Cultural exchange is part of everyday life. Cultures influence one another all the time, and that exchange is not a problem in itself. The issue begins when sharing turns into taking. When cultural meaning is lifted out of context and reused without credit, care, or connection to the people it comes from.

Representation Watch looks at how cultural symbols, styles, language, and traditions are often separated from the communities that created them and reused for entertainment, branding, or attention. In these moments, culture stops being something lived and becomes something decorative. A look. A vibe. A shortcut.
This pattern is familiar. A practice or symbol may be mocked, ignored, or discouraged when used by the community it belongs to. Then, once it is adopted by someone with more visibility or power, it becomes fashionable or profitable. Suddenly it is celebrated, while the people it came from remain sidelined. Credit is rarely given, and material benefit almost never flows back.

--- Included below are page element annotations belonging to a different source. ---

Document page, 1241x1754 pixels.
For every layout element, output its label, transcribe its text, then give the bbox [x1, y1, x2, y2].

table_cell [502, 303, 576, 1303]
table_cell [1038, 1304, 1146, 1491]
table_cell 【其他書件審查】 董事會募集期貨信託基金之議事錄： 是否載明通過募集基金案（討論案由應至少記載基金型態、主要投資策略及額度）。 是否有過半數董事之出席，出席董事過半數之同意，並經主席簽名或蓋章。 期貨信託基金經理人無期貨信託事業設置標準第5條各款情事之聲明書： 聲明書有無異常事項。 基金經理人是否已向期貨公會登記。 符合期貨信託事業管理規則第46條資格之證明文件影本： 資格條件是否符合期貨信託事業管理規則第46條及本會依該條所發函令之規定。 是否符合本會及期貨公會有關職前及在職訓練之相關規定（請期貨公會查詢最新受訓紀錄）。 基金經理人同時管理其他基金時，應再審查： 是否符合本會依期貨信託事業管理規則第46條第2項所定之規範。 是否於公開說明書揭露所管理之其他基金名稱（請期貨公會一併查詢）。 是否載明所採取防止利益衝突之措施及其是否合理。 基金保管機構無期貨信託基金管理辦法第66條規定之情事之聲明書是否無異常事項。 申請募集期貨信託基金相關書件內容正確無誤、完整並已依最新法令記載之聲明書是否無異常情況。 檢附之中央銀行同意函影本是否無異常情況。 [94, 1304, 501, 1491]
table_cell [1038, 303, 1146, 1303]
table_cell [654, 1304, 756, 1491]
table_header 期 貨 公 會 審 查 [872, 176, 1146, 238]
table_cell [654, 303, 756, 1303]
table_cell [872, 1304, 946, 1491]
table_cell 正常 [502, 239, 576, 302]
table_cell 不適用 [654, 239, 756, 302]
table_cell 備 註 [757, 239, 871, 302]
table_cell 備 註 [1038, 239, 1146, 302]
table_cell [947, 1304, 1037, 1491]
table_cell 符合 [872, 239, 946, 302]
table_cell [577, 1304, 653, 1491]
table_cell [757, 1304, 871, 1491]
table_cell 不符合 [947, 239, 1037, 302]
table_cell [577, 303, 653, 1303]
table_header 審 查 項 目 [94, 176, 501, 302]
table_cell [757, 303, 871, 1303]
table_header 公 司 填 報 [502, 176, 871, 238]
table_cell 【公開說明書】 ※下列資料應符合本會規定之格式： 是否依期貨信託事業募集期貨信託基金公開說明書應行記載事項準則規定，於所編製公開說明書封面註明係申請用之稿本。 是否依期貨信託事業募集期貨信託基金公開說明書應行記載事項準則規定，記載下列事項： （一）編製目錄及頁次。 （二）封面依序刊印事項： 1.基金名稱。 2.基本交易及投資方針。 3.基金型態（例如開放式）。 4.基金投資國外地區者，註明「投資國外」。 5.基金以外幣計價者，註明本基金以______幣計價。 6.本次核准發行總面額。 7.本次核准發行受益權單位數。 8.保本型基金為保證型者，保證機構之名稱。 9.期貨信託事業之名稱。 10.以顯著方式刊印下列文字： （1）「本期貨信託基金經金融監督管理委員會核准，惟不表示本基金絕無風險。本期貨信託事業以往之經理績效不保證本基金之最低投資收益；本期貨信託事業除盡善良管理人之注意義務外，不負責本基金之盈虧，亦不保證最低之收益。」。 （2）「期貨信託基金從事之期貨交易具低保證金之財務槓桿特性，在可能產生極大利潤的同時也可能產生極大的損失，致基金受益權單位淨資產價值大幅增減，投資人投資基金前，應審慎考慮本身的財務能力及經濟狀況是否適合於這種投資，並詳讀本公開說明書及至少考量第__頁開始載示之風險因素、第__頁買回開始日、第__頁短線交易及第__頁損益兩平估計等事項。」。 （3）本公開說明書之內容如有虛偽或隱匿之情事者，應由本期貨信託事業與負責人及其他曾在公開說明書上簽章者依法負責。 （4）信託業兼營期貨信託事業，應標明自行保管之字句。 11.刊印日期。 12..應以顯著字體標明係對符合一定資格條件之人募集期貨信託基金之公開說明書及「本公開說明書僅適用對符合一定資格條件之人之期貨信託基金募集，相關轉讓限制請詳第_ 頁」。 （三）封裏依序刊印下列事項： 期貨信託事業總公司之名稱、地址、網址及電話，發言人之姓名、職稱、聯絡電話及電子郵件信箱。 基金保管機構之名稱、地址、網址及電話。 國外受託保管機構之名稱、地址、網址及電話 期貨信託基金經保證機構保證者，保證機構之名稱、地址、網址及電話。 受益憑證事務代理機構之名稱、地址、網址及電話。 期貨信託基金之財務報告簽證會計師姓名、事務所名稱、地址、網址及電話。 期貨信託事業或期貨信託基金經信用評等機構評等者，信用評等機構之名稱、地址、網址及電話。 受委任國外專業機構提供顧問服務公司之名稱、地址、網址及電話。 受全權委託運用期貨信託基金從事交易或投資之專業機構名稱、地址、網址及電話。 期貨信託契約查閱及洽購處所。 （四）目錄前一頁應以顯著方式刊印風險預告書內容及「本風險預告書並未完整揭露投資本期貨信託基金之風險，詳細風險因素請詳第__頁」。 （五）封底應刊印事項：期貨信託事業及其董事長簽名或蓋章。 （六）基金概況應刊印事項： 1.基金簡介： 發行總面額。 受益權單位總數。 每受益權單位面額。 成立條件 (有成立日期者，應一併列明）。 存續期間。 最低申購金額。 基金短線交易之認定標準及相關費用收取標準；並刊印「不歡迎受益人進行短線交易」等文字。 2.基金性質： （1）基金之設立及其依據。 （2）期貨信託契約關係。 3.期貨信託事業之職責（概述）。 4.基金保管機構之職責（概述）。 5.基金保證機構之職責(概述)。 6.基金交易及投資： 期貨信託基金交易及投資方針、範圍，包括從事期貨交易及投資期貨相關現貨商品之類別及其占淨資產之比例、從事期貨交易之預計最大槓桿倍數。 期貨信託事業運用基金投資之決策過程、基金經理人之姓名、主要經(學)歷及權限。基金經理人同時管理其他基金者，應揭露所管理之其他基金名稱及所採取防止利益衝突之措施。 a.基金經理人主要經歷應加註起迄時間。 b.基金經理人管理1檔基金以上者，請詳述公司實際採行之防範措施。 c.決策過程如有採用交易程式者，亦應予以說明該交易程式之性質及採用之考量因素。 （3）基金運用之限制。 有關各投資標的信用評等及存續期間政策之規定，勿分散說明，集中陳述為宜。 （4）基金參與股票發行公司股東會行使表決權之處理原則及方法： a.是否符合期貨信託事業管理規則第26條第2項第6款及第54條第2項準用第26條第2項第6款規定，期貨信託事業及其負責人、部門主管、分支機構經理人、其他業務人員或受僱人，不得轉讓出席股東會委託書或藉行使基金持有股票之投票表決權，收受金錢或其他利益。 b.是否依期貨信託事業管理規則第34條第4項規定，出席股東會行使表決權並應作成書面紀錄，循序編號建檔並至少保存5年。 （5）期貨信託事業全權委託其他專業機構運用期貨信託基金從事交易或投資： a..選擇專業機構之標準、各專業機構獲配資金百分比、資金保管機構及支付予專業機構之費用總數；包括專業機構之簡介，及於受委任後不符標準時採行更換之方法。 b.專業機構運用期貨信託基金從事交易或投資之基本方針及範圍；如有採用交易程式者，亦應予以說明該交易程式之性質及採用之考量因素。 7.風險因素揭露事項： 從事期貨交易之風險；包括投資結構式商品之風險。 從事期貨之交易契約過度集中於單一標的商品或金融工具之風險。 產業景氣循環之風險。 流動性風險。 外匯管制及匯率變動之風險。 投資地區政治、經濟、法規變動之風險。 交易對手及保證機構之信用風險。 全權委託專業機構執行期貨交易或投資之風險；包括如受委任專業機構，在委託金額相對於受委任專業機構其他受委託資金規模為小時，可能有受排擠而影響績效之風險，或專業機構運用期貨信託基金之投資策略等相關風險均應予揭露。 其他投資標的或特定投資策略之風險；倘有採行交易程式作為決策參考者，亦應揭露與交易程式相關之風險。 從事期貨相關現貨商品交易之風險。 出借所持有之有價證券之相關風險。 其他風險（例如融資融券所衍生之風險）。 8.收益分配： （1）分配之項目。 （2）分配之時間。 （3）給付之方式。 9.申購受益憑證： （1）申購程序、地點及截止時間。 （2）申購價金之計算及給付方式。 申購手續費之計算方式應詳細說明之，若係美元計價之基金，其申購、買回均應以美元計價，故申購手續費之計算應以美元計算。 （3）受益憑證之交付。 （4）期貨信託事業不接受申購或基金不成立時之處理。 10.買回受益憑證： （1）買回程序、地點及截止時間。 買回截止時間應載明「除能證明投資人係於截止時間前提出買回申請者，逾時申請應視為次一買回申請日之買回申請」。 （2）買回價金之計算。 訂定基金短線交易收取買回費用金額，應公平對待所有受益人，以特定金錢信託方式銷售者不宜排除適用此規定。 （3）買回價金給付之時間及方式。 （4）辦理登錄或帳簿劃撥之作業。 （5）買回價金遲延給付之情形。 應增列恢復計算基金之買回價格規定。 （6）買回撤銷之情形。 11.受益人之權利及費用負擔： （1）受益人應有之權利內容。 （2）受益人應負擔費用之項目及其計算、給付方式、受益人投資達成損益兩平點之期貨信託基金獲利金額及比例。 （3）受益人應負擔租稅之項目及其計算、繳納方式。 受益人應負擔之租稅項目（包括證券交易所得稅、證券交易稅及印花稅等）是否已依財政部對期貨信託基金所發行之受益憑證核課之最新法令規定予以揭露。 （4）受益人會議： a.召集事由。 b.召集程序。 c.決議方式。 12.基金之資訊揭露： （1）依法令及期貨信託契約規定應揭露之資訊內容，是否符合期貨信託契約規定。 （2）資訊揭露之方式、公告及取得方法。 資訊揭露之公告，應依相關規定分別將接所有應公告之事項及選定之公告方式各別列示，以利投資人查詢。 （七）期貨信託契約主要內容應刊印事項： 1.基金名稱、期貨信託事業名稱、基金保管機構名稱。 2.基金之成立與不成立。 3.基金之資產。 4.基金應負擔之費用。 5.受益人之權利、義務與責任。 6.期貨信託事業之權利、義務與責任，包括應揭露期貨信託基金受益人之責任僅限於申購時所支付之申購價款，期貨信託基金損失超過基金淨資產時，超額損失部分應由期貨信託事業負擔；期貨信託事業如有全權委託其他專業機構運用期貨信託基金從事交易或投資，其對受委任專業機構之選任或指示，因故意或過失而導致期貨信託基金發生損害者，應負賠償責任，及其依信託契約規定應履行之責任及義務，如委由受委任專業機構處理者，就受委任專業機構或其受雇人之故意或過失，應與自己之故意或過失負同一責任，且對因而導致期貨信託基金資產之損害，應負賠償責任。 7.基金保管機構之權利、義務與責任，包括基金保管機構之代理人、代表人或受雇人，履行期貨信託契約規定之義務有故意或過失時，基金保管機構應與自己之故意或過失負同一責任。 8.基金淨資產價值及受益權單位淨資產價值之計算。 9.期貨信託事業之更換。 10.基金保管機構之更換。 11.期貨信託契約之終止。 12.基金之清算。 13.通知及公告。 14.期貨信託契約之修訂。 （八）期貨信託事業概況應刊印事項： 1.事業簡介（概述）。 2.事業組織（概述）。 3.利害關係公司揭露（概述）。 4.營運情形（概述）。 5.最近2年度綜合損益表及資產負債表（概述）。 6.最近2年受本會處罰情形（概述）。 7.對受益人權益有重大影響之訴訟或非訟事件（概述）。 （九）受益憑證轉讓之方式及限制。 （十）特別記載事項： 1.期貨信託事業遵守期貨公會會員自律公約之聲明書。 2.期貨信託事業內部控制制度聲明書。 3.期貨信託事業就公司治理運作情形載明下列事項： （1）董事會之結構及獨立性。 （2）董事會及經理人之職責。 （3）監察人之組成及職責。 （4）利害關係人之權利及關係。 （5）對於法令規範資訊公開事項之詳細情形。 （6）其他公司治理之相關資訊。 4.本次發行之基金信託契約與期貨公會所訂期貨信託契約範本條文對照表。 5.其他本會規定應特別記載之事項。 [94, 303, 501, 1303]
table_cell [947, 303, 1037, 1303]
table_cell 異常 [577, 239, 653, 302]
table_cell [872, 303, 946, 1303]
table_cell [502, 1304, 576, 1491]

Attribution matters because culture is not an idea floating in the abstract. It belongs to real people who face real consequences for expressing it. Some are penalized, excluded, or stereotyped for the same things others are praised for. When that imbalance is ignored, appropriation hides behind the language of appreciation.

The issue is not simply about exposure. It is about power. Who gets to benefit. Who gets to speak. Who is seen as an originator, and who is treated as background or inspiration without authorship.
Representation Watch makes a distinction between participation and appropriation by looking at context and outcome. We ask whether cultural use leads to understanding or just consumption. Whether it opens doors for the communities involved or quietly steps around them.
By tracking repeated patterns of appropriation and misattribution, we aim to move conversations away from intent and toward impact. Culture deserves to be engaged with thoughtfully, not stripped for parts and reused as visual shorthand.